In signing the assisted suicide bill passed by the California legislature last month, Gov. Jerry Brown issued a statement explaining his decision in personal terms. “In the end, I was left to reflect on what I would want in the face of my own death,” he wrote. “I do not know what I would do if I were dying in prolonged and excruciating pain. I am certain, however, that it would be a comfort to be able to consider the options afforded by this bill. And I wouldn’t deny that right to others.”
Brown, a Catholic who spent several years in a Jesuit seminary, thus rejected the position of his church, contained in articles 2280-2283 of the 1997 Catechism. That position is neither irrational nor inhumane. Indeed, Article 2283 declares, “Grave psychological disturbances, anguish, or grave fear of hardship, suffering, or torture can diminish the responsibility of the one committing suicide.” And Article 2283 asserts that those who take their own lives can still be saved.
Nevertheless, the Catholic Church has been the foremost opponent of assisted suicide legislation around the country, The question is why, like Brown, most Catholics support it (along with the large majority of other Americans). In a just released Field poll, 55 percent of Catholic Californians favored the law — fewer than the 65 percent of the population as a whole but still a substantial majority. Such support is nothing new.
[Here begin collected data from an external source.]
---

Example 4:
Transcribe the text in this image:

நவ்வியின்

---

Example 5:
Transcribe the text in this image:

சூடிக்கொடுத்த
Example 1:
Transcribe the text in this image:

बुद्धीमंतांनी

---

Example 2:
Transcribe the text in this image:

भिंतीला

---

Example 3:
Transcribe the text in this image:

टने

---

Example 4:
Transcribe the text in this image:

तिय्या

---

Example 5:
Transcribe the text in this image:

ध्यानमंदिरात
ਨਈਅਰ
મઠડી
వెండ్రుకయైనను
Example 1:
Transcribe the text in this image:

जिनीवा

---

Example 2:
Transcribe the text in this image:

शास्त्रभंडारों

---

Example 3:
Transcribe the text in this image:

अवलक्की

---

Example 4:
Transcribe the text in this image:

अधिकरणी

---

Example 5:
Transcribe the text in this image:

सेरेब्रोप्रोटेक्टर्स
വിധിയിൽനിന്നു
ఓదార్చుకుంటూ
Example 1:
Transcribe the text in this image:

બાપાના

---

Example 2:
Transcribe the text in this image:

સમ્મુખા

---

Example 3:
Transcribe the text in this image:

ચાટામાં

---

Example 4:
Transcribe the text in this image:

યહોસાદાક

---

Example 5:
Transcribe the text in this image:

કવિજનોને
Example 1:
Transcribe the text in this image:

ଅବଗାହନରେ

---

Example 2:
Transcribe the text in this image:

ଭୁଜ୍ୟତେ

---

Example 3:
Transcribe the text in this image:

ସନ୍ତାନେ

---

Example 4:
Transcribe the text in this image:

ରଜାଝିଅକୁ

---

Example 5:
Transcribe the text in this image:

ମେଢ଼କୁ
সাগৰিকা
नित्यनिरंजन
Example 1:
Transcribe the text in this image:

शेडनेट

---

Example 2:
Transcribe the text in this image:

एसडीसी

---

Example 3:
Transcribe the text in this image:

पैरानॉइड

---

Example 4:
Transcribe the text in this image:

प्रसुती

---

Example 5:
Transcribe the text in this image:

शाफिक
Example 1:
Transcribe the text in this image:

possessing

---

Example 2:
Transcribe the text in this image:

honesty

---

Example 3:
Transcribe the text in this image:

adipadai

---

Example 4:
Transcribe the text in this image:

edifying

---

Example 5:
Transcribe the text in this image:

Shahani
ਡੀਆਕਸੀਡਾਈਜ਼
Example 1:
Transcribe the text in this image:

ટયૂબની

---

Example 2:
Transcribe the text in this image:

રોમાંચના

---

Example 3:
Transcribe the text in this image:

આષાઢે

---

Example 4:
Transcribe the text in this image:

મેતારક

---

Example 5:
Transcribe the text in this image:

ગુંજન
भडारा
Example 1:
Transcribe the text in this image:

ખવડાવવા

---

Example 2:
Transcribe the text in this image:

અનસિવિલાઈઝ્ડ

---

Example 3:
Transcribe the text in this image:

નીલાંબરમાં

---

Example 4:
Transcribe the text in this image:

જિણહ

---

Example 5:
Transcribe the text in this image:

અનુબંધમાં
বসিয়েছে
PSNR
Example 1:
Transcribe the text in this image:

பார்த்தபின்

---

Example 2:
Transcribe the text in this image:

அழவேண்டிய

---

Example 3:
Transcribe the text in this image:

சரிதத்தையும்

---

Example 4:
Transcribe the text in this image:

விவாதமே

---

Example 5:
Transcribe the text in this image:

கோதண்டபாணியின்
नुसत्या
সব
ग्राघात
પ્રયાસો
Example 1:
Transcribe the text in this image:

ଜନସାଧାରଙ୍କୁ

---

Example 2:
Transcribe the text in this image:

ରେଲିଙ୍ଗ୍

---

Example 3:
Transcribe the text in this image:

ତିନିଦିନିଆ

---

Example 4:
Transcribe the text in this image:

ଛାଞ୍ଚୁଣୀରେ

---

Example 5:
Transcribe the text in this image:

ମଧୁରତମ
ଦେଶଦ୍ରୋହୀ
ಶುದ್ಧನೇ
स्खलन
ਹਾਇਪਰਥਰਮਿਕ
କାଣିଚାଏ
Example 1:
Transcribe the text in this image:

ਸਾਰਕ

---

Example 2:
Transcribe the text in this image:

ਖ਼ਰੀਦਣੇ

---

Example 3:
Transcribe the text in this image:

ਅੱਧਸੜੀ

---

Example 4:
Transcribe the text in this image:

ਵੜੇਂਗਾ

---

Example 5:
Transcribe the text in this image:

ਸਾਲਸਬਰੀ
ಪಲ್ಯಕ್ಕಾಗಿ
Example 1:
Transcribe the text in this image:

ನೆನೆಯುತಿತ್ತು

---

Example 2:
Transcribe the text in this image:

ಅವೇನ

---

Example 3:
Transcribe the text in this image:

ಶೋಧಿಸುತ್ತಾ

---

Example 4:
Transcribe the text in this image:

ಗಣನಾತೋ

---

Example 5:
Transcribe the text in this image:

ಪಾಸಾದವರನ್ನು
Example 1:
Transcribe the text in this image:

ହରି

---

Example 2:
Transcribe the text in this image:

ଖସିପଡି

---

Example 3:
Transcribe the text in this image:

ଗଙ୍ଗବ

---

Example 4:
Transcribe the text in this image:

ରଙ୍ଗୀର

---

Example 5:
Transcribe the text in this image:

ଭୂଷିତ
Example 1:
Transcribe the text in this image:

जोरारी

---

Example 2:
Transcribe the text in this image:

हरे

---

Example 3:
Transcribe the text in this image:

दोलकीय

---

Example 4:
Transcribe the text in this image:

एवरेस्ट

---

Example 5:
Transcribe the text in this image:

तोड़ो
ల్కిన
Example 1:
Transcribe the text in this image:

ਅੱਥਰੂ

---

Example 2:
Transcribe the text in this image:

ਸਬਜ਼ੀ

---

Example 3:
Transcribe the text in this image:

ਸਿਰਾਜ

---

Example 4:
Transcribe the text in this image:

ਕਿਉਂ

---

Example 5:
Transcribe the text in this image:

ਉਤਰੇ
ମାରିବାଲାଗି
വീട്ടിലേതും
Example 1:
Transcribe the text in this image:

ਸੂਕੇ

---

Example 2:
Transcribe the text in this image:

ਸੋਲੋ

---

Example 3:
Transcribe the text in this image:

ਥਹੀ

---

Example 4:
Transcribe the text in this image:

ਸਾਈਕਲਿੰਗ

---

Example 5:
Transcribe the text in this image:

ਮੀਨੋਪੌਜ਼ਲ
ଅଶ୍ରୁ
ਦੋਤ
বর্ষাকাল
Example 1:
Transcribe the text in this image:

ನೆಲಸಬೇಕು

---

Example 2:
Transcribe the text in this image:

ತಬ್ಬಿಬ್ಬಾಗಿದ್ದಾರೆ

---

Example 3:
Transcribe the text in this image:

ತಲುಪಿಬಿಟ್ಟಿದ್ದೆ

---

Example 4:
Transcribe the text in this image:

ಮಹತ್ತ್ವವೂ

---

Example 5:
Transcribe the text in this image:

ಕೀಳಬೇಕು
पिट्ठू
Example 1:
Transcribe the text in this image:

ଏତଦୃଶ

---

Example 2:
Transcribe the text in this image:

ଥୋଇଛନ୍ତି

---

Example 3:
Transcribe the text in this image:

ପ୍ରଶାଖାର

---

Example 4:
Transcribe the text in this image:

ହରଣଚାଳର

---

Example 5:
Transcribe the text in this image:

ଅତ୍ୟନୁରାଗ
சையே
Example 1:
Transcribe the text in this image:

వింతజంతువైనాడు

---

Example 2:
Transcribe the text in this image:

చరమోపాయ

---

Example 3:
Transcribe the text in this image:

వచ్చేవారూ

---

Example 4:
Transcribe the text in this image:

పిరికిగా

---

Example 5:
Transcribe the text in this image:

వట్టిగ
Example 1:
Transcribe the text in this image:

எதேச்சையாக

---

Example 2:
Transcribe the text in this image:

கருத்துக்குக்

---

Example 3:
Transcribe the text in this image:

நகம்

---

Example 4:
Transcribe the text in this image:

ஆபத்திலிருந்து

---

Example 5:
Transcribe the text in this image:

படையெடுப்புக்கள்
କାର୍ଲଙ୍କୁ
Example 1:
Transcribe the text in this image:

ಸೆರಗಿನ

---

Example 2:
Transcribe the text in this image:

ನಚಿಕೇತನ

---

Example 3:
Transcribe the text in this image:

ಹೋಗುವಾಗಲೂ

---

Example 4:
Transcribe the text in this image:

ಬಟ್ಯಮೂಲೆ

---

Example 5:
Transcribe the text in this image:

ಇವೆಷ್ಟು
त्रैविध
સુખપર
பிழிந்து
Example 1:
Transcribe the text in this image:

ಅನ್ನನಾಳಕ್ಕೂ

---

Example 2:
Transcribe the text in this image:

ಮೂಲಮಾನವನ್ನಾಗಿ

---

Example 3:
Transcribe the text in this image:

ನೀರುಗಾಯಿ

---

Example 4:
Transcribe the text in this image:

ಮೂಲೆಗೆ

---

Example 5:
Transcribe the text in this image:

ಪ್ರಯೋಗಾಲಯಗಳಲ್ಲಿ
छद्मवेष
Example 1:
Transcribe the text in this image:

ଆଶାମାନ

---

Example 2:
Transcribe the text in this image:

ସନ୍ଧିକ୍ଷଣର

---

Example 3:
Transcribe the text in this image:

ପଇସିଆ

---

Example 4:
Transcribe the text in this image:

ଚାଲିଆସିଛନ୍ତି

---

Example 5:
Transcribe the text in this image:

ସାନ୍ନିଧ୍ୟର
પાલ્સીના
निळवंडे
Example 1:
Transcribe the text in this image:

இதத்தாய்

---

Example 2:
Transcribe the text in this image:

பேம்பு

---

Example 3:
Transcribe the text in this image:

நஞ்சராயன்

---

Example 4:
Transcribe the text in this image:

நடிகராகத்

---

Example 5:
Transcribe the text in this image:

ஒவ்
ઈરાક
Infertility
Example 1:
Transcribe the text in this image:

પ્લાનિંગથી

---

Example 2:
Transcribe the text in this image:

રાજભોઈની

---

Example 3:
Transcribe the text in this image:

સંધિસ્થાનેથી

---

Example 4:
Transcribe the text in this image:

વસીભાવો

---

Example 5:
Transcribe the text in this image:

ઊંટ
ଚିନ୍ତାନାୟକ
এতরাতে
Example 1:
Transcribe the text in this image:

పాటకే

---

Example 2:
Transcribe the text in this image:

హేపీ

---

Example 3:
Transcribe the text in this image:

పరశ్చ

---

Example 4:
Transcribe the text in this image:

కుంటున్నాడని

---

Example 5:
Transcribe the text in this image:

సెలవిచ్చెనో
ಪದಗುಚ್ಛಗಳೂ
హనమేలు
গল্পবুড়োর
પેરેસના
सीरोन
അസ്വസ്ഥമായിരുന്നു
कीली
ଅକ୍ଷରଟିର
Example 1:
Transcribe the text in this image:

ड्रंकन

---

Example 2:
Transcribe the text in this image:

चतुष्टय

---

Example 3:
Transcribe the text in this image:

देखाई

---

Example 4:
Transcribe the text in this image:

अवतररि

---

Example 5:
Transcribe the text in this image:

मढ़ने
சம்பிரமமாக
Most people, it seems, would like the option to escape the kind of suffering that the end of life may impose, for their loved ones as well as for themselves. They see a permissible moral continuum from “do not resuscitate” to “refuse life-sustaining treatment” to palliative care to permitting the terminally ill to starve themselves to death. In an age when machines can prolong life in ways once unimaginable, the need to exert one’s will when it comes to dying now appears both necessary and normal.
There are, to be sure, theological arguments against suicide, assisted and otherwise. Catholicism sees it as violating the doctrine that we are stewards rather than owners “of the life God has entrusted to us.” But such teachings cannot be used in a secular civil polity like ours. Instead, the the Church must argue that assisted suicide is bad public policy that leads to unwanted and unnecessary deaths.
Thus far there’s no evidence that citizens in jurisdictions where it is legal have come to see it that way.